> **Directions**
a – According to the post on the Ann Arbor DDA, in what year did the State of Michigan pass the Downtown Development Authority Act?
b – Reproduce the portion of the Ann Arbor DDA post that runs from "Stephen Kunselman and" up to and including "capture is calculated.".
** Begin Selected excerpt **
Stephen Kunselman and Sumi Kailasapathy are leading the charge for the Ann Arbor City Council Teapublican Caucus 1 to make revisions to Chapter 7 of the city code, which is a city ordinance that governs the Ann Arbor Downtown Development Authority (DDA). They want to prohibit the mayor and other elected officials from sitting on the DDA board and recalculate how the TIF’s tax capture is calculated.
I believe that Downtown Develoment Authorities are a good thing and have helped revitalize downtowns in many cities throughout our state and the rest of the United States. They came into existence because the suburban shopping malls caused many stores to move out of downtowns. DDAs helped restore vitality and life into dying city centers. I question the intent and motivation behind the charge to revise our city code relating to the DDA
I am not going to get into the nitty-gritty of comparing the current method of TIF calculation vs Kunselman’s proposed version in this post. It is not really the direct point I want to make. I am also, not going to get into the discussion about the benefits of having a DDA vs not having a DDA or what would happen if the DDA was dissolved.
I simply want you to consider and think about WHY this is being proposed, HOW this actually affects you as a resident of Ann Arbor, and WHAT it all really means.
First some background. The Downtown Development Authority (DDA) Act2 was passed by the State of Michigan in 1975. This Act allowed local municipalities to use economic development tools to make improvements to their downtown, increase property values and to encourage investment. Funds for this could be raised using a mechanism called Tax Increment Financing (TIF)2 which allows the DDA to collect the tax revenues resulting from the improvements to the taxable property in the district. The Michigan Association of Planning explains it better than I can3:
Tax Increment Financing (TIF) is a popular method of financing the public costs associated with development and redevelopment projects. TIF occurs when a local government freezes the tax base within a specific development district and uses the revenues generated by reassessment or new development to finance selected improvements within the district. The term “tax increment” refers to the additional taxes that will result from private development. This “increment” is earmarked or “captured” for the TIF or to other taxing units that otherwise would receive revenues. Public improvements can be financed one of two ways in a TIF plan:
- Improvements may be finances on a pay-as-you-go basis from annual tax increment revenues.
** End Selected excerpt **
** Begin Provided material **
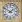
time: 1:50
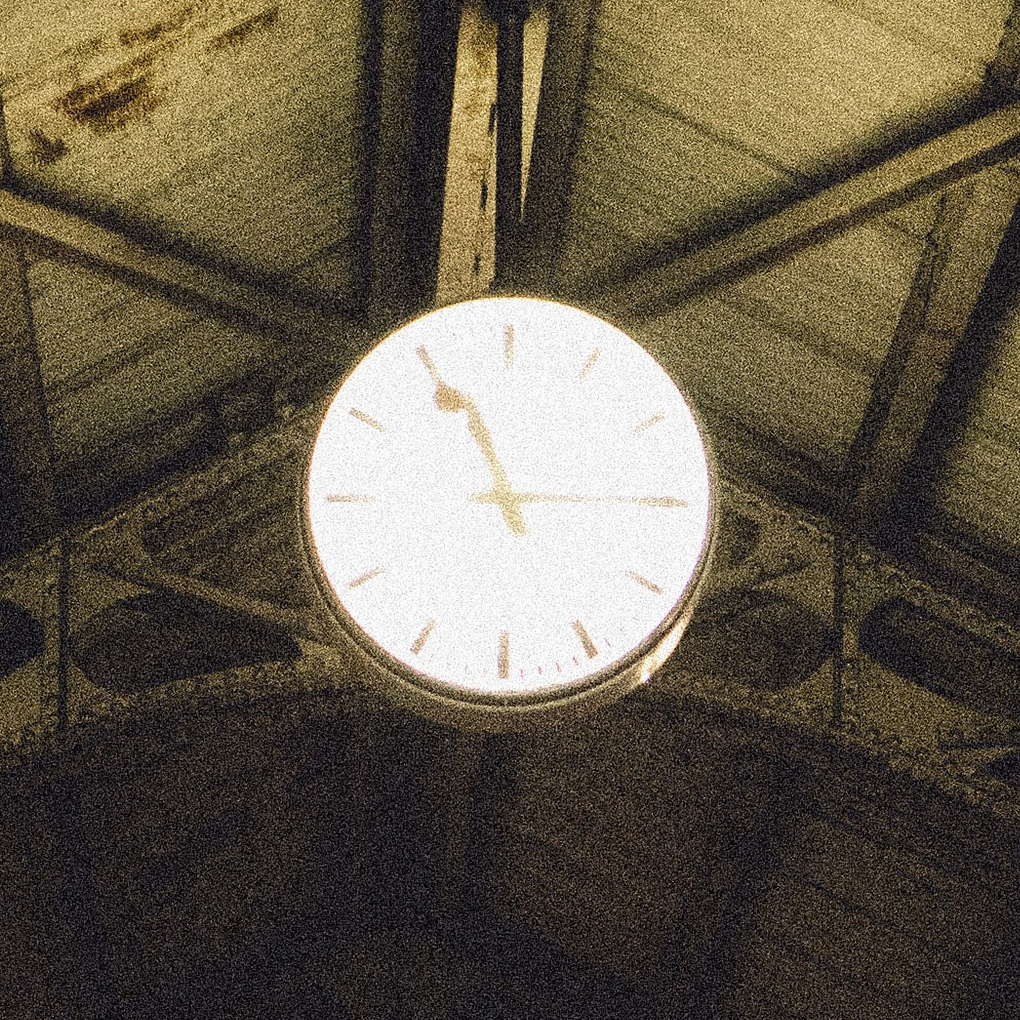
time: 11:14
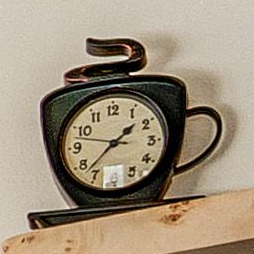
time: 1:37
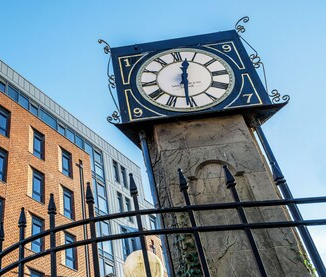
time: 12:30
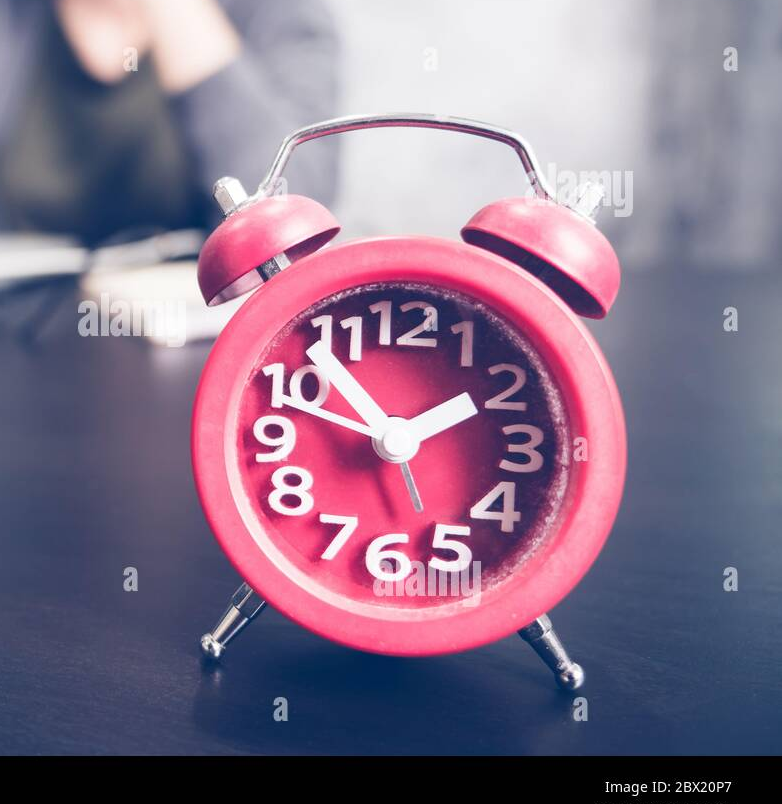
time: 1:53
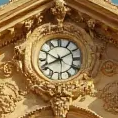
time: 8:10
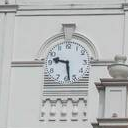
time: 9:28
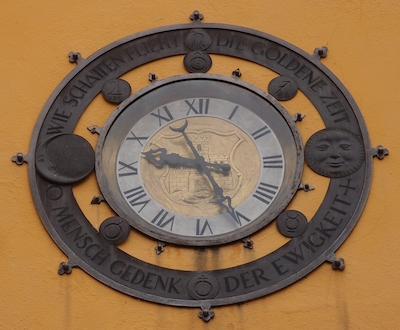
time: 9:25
** End Provided material **
> **Completed exercise**
a – 1975

b –
Stephen Kunselman and Sumi Kailasapathy are leading the charge for the Ann Arbor City Council Teapublican Caucus 1 to make revisions to Chapter 7 of the city code, which is a city ordinance that governs the Ann Arbor Downtown Development Authority (DDA). They want to prohibit the mayor and other elected officials from sitting on the DDA board and recalculate how the TIF’s tax capture is calculated.